• [The problem]: Search the listing for the string "Left". Copy every line that has it.

• [Input for this task]:
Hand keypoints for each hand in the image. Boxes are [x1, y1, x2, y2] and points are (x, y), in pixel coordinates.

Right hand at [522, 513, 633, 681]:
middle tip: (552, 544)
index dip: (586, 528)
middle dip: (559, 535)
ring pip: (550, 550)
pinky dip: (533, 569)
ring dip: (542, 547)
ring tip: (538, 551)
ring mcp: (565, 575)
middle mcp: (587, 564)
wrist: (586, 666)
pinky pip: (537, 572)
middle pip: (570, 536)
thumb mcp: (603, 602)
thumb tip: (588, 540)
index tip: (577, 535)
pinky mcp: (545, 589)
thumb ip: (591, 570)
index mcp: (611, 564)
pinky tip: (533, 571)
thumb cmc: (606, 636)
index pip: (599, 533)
* * *
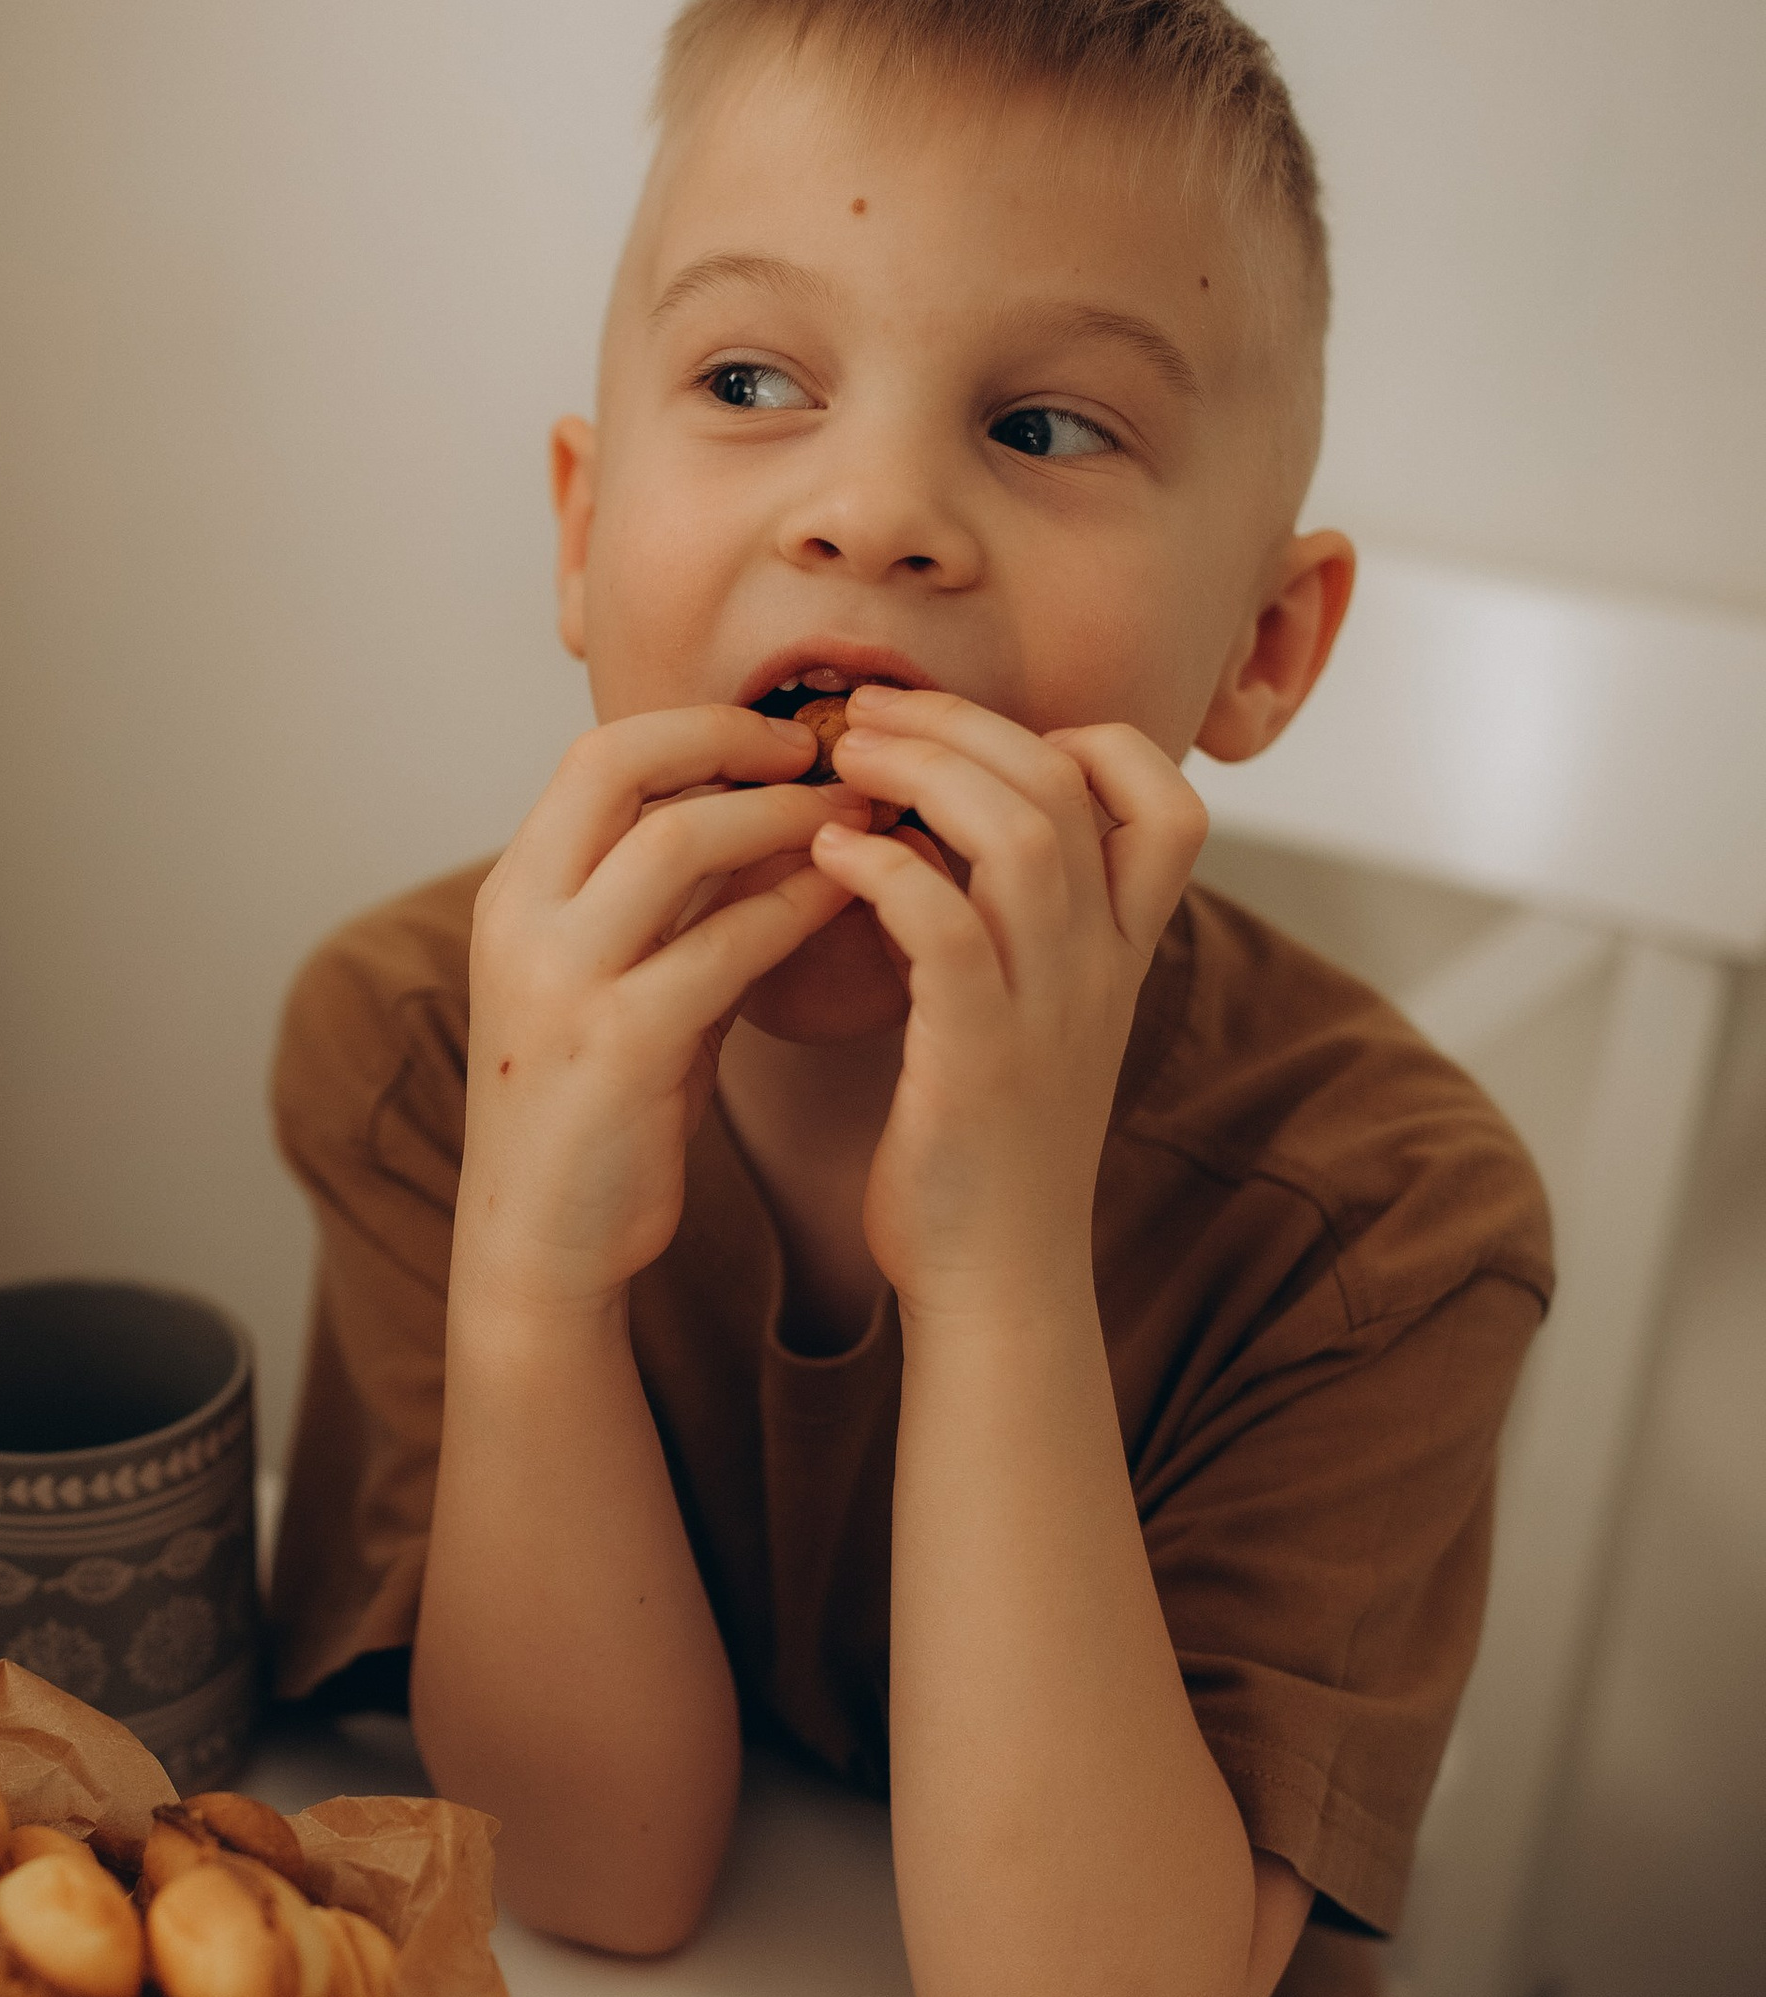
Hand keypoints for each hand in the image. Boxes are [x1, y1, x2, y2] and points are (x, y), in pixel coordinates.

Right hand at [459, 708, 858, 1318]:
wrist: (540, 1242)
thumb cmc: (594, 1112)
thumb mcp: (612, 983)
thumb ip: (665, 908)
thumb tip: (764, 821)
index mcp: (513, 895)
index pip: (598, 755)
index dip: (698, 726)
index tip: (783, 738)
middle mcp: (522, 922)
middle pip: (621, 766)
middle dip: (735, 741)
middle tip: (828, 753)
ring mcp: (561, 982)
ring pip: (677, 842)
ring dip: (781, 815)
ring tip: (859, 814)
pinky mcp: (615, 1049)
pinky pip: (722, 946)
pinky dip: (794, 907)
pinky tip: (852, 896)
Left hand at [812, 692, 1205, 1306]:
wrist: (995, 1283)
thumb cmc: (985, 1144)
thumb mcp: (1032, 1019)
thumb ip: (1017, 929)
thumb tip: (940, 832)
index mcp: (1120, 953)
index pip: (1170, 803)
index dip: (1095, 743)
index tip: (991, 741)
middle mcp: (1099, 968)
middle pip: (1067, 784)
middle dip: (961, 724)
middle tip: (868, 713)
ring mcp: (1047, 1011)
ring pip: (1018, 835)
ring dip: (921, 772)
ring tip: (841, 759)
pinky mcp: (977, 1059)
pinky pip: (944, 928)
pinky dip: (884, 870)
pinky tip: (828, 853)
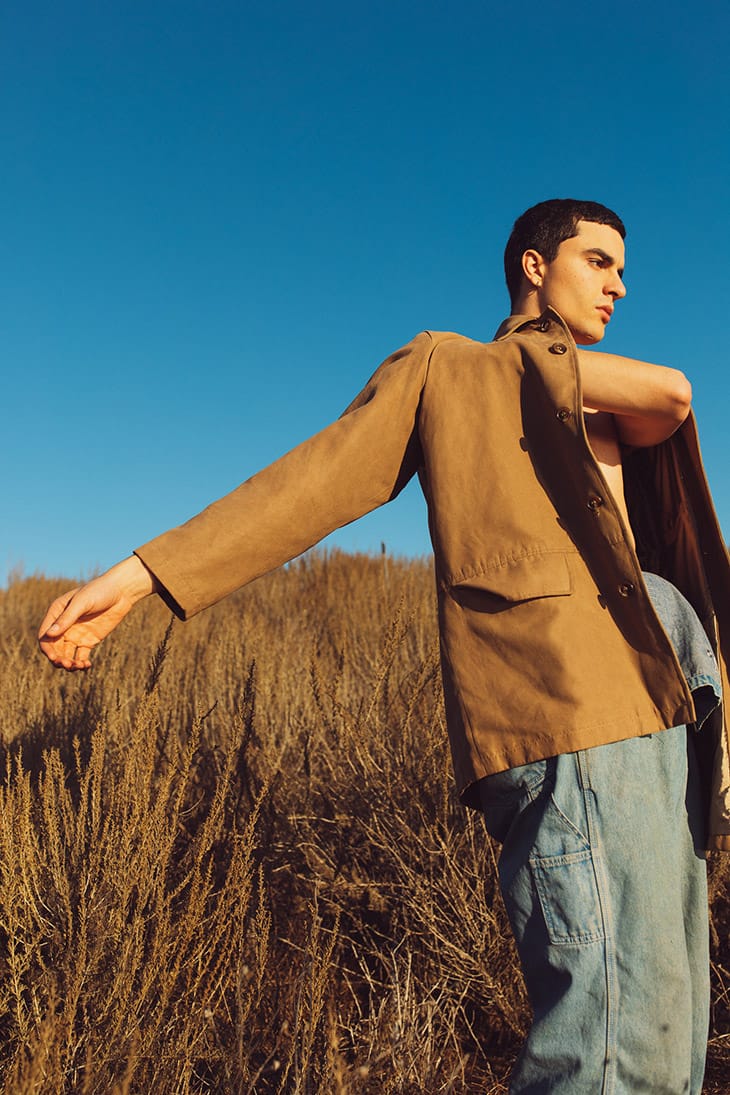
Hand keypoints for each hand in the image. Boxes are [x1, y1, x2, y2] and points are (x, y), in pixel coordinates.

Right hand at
--
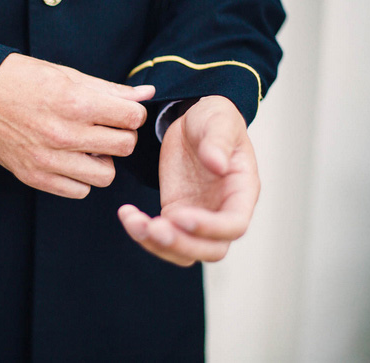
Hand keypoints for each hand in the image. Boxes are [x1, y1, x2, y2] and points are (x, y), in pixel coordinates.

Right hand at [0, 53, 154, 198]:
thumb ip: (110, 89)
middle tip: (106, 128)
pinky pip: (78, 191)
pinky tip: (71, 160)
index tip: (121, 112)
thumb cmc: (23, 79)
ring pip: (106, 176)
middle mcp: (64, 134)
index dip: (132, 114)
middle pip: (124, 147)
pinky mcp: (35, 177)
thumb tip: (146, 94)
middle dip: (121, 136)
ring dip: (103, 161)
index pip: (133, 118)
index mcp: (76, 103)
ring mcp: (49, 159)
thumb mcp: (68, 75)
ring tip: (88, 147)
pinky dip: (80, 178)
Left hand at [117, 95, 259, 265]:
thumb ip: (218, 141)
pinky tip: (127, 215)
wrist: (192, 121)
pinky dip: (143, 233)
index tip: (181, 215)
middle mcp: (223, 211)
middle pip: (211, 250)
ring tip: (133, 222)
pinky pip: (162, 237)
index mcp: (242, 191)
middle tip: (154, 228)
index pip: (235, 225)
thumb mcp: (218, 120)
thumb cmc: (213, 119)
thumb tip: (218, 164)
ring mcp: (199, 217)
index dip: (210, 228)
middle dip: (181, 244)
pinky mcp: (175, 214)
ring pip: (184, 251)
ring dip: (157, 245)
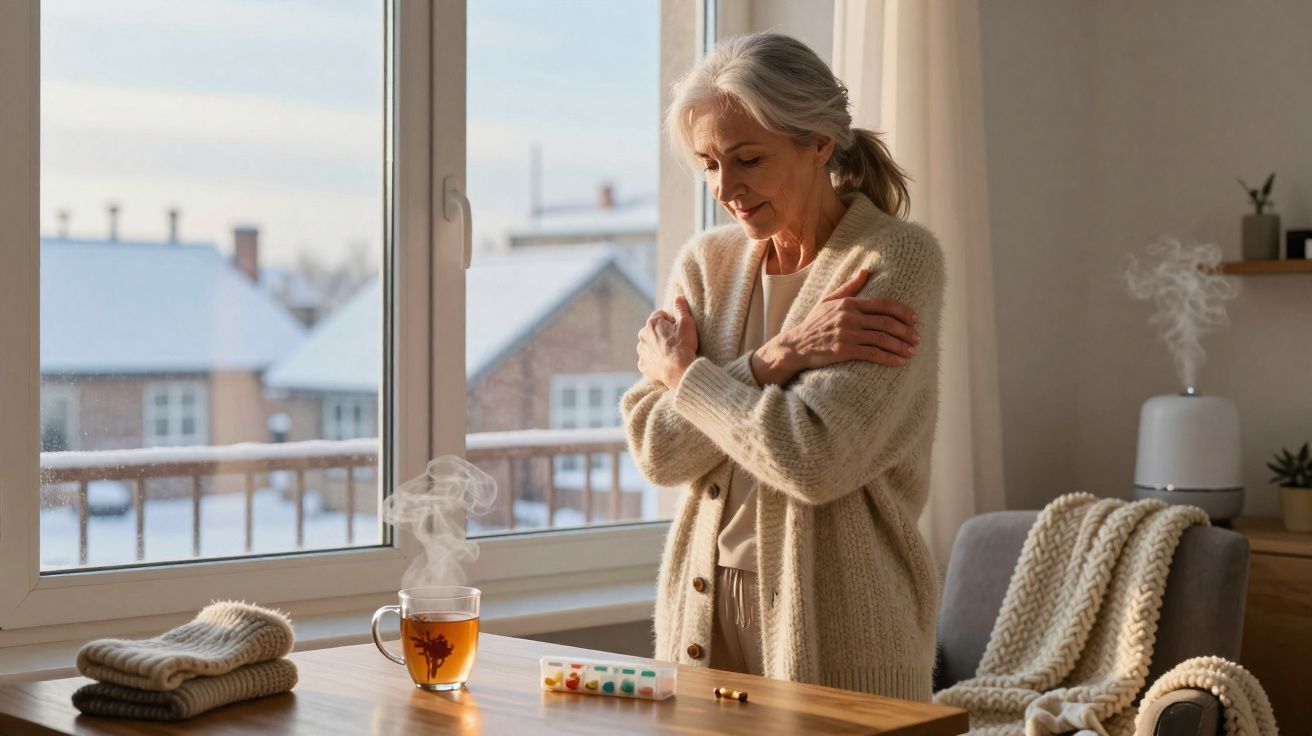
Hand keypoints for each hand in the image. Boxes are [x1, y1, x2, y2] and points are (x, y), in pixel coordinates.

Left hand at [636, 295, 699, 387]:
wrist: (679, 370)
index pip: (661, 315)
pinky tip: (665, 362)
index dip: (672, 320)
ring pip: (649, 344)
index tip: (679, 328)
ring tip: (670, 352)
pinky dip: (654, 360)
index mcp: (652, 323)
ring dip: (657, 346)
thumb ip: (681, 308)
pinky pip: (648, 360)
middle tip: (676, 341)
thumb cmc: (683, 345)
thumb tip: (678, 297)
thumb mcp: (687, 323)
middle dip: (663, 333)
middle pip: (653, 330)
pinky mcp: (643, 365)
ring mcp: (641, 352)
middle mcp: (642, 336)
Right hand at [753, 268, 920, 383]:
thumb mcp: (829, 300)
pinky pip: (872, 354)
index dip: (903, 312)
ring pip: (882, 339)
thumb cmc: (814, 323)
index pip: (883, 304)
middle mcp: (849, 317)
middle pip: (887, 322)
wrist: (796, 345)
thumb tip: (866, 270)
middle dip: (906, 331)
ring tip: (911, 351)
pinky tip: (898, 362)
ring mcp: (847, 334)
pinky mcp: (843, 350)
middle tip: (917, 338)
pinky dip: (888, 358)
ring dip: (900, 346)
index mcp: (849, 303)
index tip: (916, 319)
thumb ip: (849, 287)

• [Task result]:
Left hand at [812, 692, 1205, 1306]:
Left hand at [117, 95, 259, 265]:
Left hand at [636, 295, 699, 387]:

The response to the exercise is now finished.